You’re asked to explain the vanishing gradient problem in this context and propose a production-ready redesign using ResNet-style residual connections that trains reliably and meets mobile inference constraints.
Dataset
You have an internal dataset of product images and labels.
| Component | Details |
|---|
| Scale | 12.4M images, 224×224 RGB, ~3.1TB on S3 |
| Labels | 1,200 categories (long-tail), plus 8 binary attributes (e.g., “has_logo”, “striped”) |
| Split | Time-based: train (last 9 months), val (next 1 month), test (most recent 2 weeks) |
| Class balance | Head classes ~200K images; tail classes <200 images; effective imbalance ~1:1000 |
| Noise | ~2–4% label noise from seller-provided metadata |
| Missingness | 15% of attribute labels missing (unknown), category always present |
Success Criteria
- Training stability: no early loss plateau; gradients in early layers remain non-trivial (define how you’d measure this).
- Quality (on test):
- Category top-1 accuracy ≥ 72% (baseline deep plain CNN is ~66%; shallow CNN is ~69%).
- Category top-5 accuracy ≥ 90%.
- Macro-F1 on the 8 attributes ≥ 0.62 (ignoring missing labels).
- Production constraints:
- On-device inference (mid-tier Android): p95 latency ≤ 45 ms, model size ≤ 35 MB.
- Training budget: 8×A100 GPUs, max 24 hours for a full training run.
Constraints / Requirements
- You must avoid data leakage (time split is mandatory).
- You must handle long-tail imbalance without exploding false positives on head classes.
- You must explain, concretely, why deeper plain networks fail here and why residual connections help.

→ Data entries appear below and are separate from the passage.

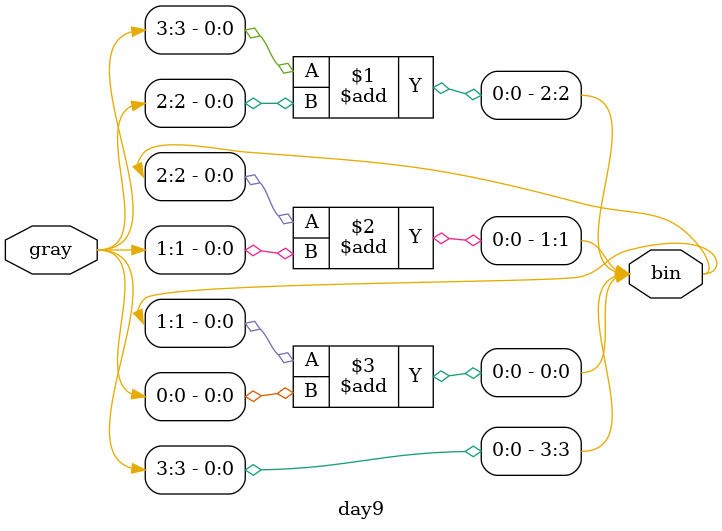
<source format=sv>
module day9
#(
    parameter n = 3 
)(
    bin,
    gray);
output [n:0] bin;
input [n:0] gray;

assign bin[n] = gray[n];

genvar i;

for(i=0; i<n; i = i+1) begin
    assign bin[n-i-1] = bin[n-i] + gray[n-i-1];
end

endmodule
</source>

- You must propose how you’d monitor gradient health during training and what thresholds/alerts you’d set.
Deliverables
- A clear explanation of vanishing gradients in deep networks (in terms of backprop Jacobians, activation functions, and normalization).
- A ResNet-based architecture proposal that fits the latency/size budget (e.g., ResNet-18/34 variant, bottlenecks, width multipliers).
- A training plan: optimizer, LR schedule, normalization, regularization, and imbalance handling.
- An evaluation plan with metrics (including long-tail-aware metrics) and acceptance thresholds.
- A brief production plan: export format, quantization strategy, and how you’d validate no regression after quantization.